>>

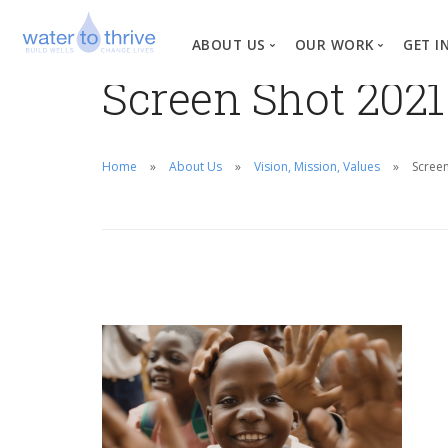
ABOUT US
OUR WORK
GET I
Screen Shot 2021
Vision, Mission, Valu
W
Why Water?
Home
About Us
Vision, Mission, Values
Screen
Our Team
News
Financial Informati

<<

▶ [EXERCISE DESCRIPTION]
Could the data above be reproduced exactly, with the pictures left out?

▶ [SOLUTION TO THIS EXERCISE]
ABOUT US
OUR WORK
GET I
Screen Shot 2021
Vision, Mission, Valu
W
Why Water?
Home
About Us
Vision, Mission, Values
Screen
Our Team
News
Financial Informati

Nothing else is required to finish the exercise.